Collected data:
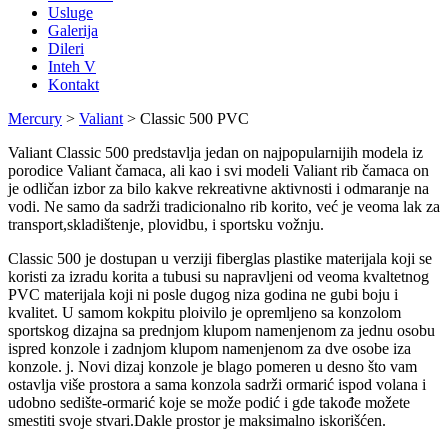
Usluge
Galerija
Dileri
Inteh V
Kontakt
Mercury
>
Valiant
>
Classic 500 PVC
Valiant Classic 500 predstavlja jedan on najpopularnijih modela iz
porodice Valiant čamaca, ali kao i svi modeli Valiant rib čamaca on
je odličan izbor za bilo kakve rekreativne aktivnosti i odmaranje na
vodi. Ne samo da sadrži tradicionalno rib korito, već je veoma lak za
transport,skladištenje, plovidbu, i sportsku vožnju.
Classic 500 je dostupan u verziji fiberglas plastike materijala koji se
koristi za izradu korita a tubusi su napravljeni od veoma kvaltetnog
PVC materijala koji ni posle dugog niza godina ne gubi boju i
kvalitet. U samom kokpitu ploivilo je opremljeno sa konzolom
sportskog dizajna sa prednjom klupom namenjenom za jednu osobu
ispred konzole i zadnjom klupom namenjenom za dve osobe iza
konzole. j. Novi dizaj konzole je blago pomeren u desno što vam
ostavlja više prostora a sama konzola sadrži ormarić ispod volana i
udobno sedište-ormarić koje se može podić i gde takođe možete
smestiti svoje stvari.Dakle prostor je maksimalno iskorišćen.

==

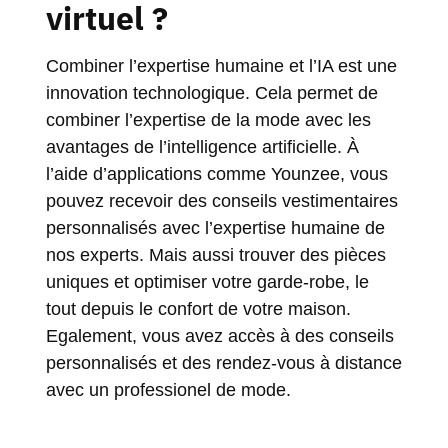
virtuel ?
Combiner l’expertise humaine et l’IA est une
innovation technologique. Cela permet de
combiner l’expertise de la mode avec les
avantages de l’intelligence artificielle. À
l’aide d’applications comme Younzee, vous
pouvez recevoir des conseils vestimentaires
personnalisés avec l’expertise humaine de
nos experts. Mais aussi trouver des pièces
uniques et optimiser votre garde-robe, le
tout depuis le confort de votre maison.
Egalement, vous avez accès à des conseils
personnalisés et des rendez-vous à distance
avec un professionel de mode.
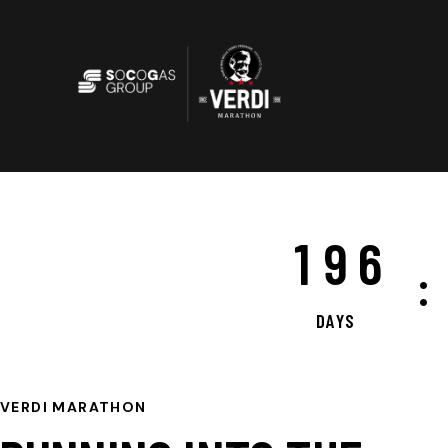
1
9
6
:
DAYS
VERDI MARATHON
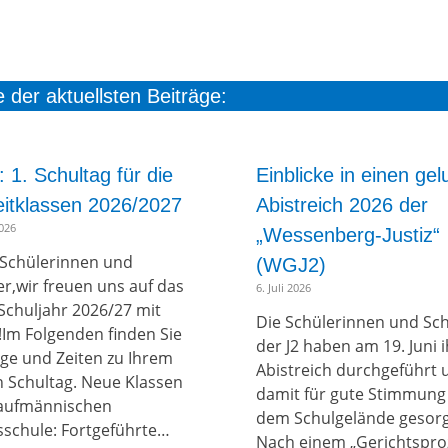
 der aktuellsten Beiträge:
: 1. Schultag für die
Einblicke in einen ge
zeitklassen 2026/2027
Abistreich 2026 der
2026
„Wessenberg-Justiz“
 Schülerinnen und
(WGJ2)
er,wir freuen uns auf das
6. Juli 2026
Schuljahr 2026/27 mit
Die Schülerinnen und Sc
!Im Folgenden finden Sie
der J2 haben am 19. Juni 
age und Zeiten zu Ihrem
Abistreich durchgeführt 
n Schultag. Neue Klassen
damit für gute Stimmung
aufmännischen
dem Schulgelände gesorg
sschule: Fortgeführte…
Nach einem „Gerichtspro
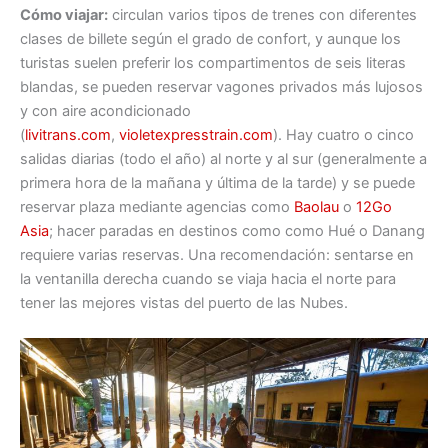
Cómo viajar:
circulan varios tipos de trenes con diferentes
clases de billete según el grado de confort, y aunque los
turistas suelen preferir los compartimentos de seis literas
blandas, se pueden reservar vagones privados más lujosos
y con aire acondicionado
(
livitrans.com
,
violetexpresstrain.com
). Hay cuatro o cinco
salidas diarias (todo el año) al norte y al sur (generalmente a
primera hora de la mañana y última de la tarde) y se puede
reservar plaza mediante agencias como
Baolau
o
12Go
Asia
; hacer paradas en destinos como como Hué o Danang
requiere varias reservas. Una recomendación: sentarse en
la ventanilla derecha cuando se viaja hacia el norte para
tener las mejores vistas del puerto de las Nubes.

---

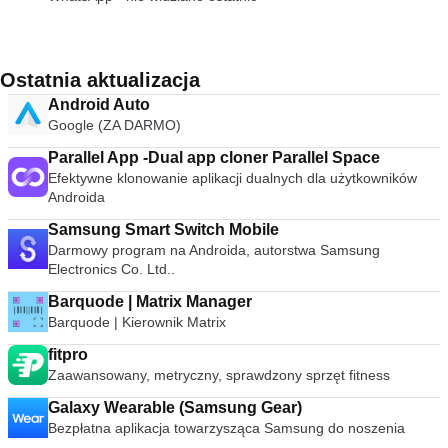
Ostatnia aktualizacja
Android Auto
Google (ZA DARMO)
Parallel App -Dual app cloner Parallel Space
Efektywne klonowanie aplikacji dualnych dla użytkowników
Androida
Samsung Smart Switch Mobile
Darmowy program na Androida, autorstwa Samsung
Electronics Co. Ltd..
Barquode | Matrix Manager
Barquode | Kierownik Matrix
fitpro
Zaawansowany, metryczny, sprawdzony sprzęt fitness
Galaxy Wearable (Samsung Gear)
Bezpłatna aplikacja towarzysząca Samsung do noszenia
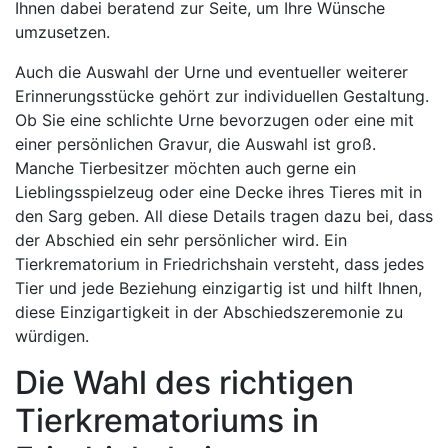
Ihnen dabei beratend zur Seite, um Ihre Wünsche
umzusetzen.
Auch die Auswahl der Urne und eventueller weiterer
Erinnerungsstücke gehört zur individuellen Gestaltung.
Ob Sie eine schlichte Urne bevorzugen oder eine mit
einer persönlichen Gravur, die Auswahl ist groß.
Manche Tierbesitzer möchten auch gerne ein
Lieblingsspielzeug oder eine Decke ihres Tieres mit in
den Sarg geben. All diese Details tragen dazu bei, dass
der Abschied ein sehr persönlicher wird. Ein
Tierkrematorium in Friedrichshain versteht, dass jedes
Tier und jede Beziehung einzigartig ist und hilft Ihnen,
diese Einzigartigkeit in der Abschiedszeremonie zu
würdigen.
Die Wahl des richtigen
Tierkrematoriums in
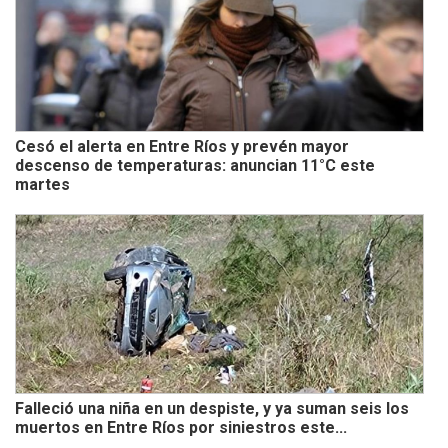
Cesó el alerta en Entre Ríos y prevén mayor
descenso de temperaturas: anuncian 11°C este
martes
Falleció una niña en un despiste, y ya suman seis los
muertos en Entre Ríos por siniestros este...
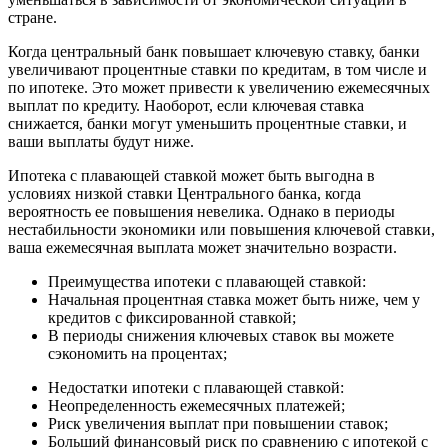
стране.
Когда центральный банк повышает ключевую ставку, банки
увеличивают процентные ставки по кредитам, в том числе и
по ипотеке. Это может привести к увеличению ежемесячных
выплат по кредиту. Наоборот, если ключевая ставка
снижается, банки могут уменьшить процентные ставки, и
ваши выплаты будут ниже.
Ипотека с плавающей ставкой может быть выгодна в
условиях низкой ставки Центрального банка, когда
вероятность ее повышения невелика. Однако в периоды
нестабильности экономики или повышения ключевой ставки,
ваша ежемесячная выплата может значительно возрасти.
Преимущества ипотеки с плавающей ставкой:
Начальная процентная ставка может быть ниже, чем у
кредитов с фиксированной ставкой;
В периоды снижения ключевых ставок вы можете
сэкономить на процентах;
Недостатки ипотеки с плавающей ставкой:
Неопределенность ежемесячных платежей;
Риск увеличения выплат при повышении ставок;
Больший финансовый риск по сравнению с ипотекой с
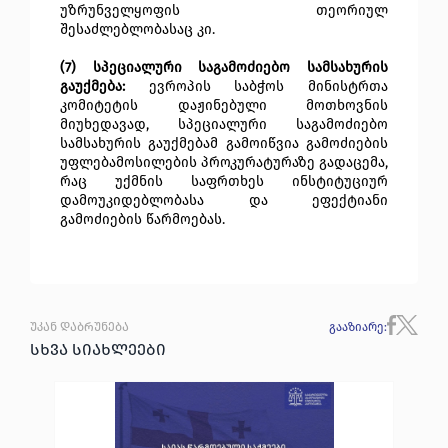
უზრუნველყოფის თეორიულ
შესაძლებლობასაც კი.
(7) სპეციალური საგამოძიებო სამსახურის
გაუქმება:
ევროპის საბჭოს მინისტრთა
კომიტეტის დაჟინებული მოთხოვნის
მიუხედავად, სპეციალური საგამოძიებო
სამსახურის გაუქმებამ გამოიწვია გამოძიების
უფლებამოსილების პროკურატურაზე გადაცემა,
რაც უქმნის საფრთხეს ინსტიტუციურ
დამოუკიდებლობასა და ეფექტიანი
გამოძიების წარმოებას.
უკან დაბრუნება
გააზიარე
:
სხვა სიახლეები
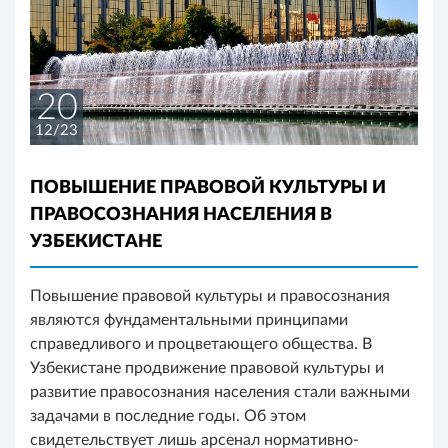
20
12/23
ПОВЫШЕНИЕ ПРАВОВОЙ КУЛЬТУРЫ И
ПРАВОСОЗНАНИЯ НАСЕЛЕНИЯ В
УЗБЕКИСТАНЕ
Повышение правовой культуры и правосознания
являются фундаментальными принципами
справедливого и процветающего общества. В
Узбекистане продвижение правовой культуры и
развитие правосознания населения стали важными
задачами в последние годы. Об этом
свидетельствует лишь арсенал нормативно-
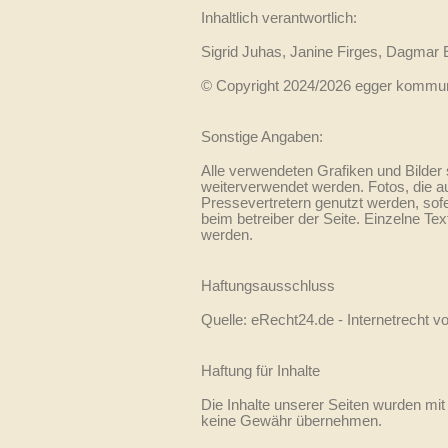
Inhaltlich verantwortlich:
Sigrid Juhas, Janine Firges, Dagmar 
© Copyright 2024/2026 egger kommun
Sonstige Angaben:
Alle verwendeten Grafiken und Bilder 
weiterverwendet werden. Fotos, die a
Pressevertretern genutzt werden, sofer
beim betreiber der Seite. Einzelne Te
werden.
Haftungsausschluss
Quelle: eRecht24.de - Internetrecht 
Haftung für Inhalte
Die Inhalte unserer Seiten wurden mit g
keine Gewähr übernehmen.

REQUIRED ACTION
Pull from the listing above each line containing the string "Androida". Treat uppercase and lowercase as different.

ANSWER TO THE EXERCISE
Androida
Darmowy program na Androida, autorstwa Samsung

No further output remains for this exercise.